Bauten

15 Jahre BIW

Im Monat März feierte die Bürgerinitiative Westtangente e.V. (BIW) ihren 15. Geburtstag. Am 6. März 1974 hatten betroffene Schöneberger Bürgerinnen diese Bürgerinitiative gegründet, um die geplante Stadtautobahn, mit deren Bau entlang der Schöneberger Insel Mitte der 70er Jahre begonnen werden sollte, zu verhindern. Auf den 6. März 1989 datiert sind die Vereinbarungen aus dem Regierungsprogramm des jetzigen SPD/AL-Senats, in denen der Verzicht auf die Westtangente ("Nord-Süd-Straße") festgelegt ist.

baustelle
Blick aus der Mohren- zur Friedrichstraße. Südwestlich des U-Bahnhofs Stadtmitte in Berlin (Ost) wird z.Zt. ein Verbindungstunnel zwischen der in Richtung Pankow (Vinetastraße) fahrenden Ost-Berliner Kleinprofilstrecke und der in Richtung Alt-Mariendor fahrenden West-Berliner Großprofilstrecke (U6) gebaut.

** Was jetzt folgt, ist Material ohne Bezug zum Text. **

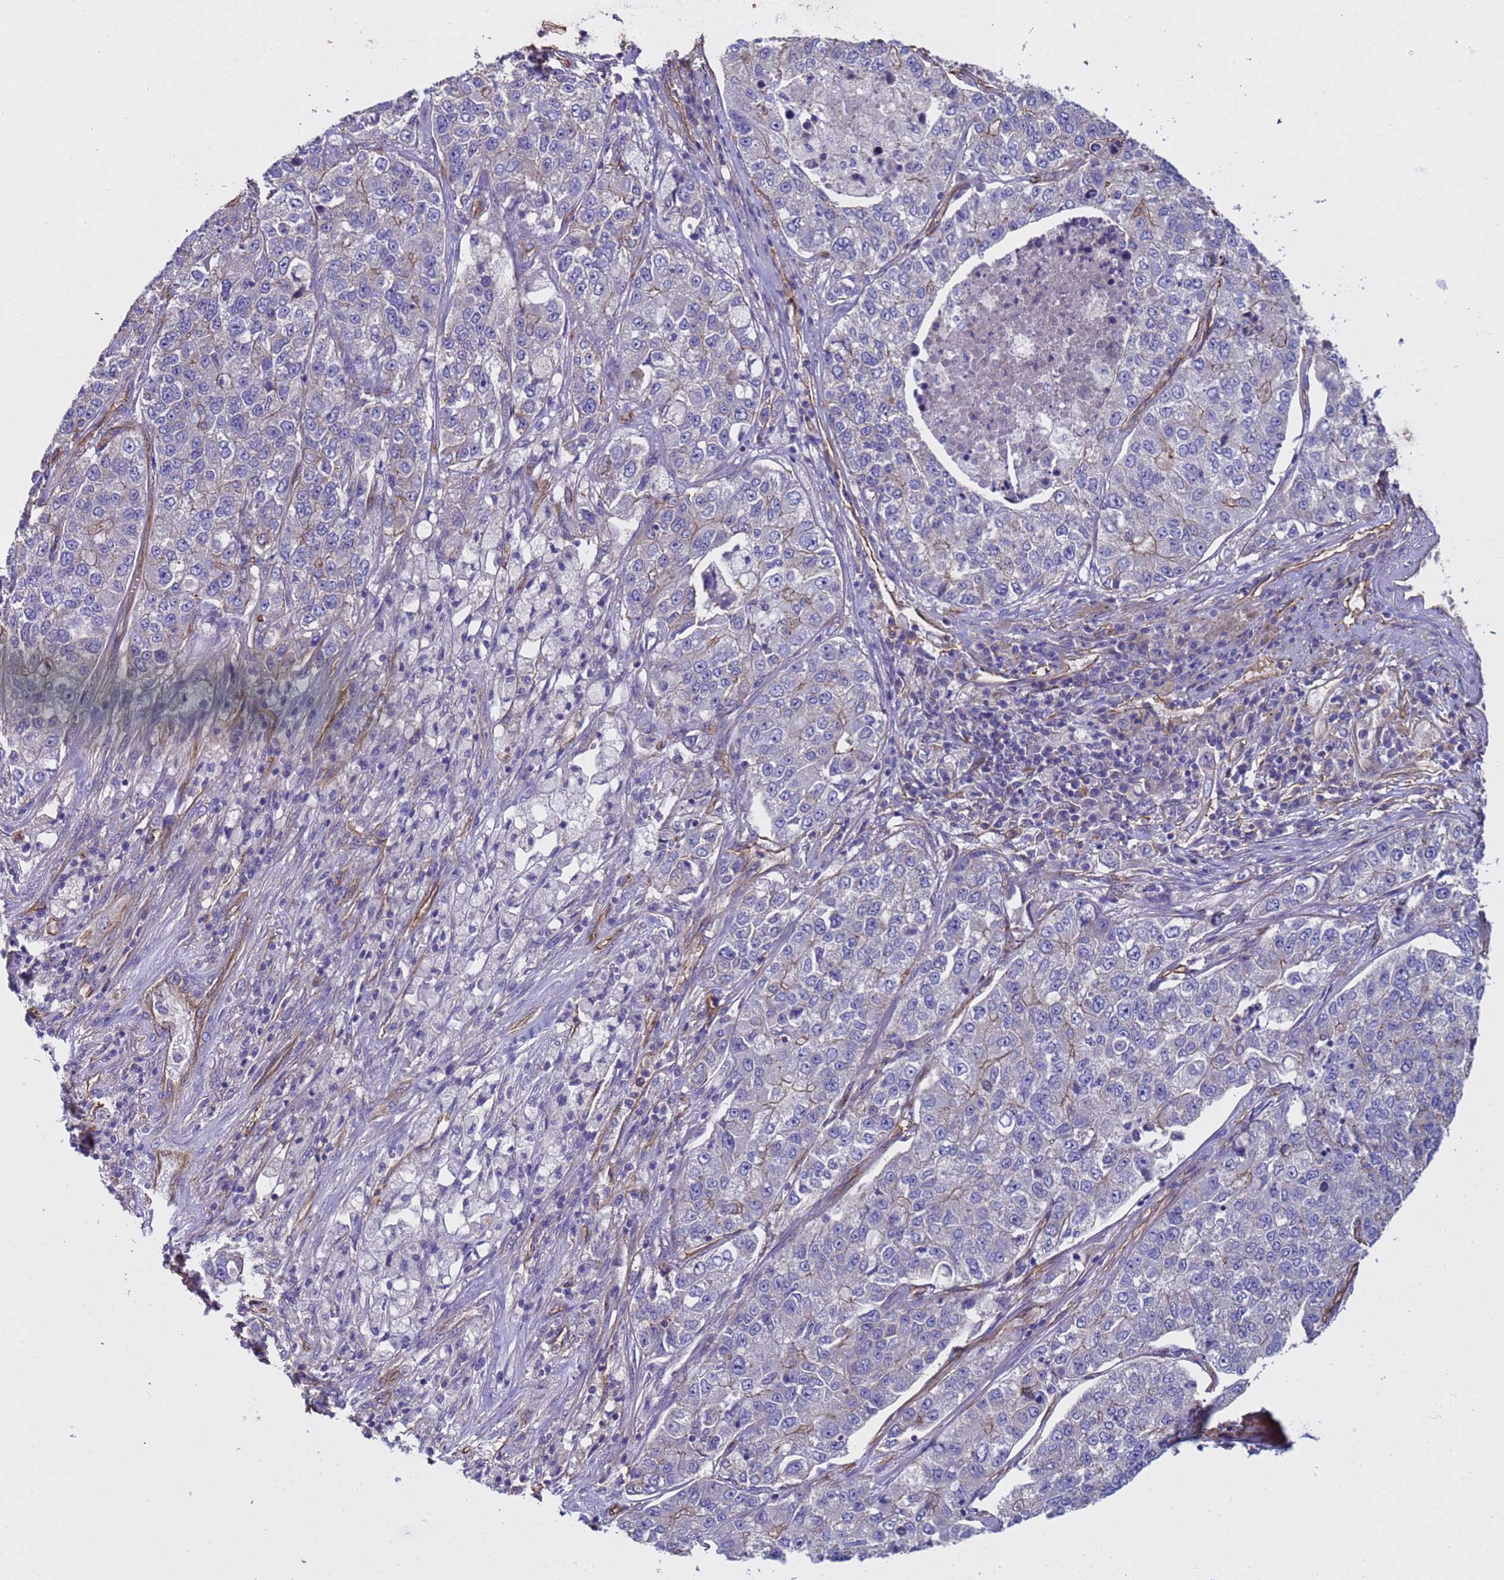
{"staining": {"intensity": "weak", "quantity": "<25%", "location": "cytoplasmic/membranous"}, "tissue": "lung cancer", "cell_type": "Tumor cells", "image_type": "cancer", "snomed": [{"axis": "morphology", "description": "Adenocarcinoma, NOS"}, {"axis": "topography", "description": "Lung"}], "caption": "This is an immunohistochemistry micrograph of human lung cancer (adenocarcinoma). There is no positivity in tumor cells.", "gene": "ZNF248", "patient": {"sex": "male", "age": 49}}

Damit wären die Zerstörung des östlichen Tiergartens sowie der Grün-Gelände am Gleisdreieck und entlang der S-Bahn sowie die ungeheuere Belastung von Wohngebieten (z.B. in der Torfstraße) abgewendet. Die BIW sieht in den verkehrspolitischen Koalitionsvereinbarungen - mit z.B. dem Verzicht auf weiteren Straßenbau und der Förderung von Fußgängern, Radfahrern und BVG-Benutzern - einen ersten Schritt in Richtung auf die längst fällige Abkehr vom Automobil. Die langjährige, kontinuierliche Arbeit der verschiedenen Verkehrs-Bürgerinitiativen hat sicherlich einen großen Teil dieses notwendigen Umdenkprozesses mit bewirkt.

Angesichts der globalen ökologischen Auswirkungen der Industriegesellschaft, wie z.B. der Klimakatastrophe, dem Waldsterben, der Bodenvergiftung oder des "Krieges auf unseren Straßen", an denen auch der Verkehr in Berlin seinen Anteil hat, muß mit den vereinbarten Maßnahmen jetzt begonnen werden. Weitergehende Schritte, um den Autoverkehr mit Pkw und Lkw drastisch in Berlin zu reduzieren, sind dann in Angriff zu nehmen. Dies wird die Lebensqualität Berlins steigern und einen Beitrag zur Lösung globaler Probleme leisten.

Konkrete Aufgabe der Bürgerinitiative Westtangente in der nächsten Zeit wird es sein, darauf zu achten, daß die Westtangenten-Planung im Papierkorb verschwindet und nicht nur in der Schublade. So muß sie zum Beispiel aus dem Flächennutzungsplan (FNP) verschwinden und überflüssige Autobahnkreuz Schöneberg zum Autobahndreieck zurückgebaut werden. Der Schwerpunkt der BI-Arbeit wird die Realisierung unserer Altemativ-Planung zur Westtangente, die GRÜN-TANGENTE, sein. Diesen von Nord nach Süd durch Berlin verlaufenden Grünzug mit Fuß- und Radweg gilt es jetzt Baum für Baum, Blume für Blume in die Tat umzusetzen und den Anwohnerinnen zugänglich zu machen (ein Ansatz zur Grüntangente findet sich ebenfalls in den Koalitionsvereinbarungen).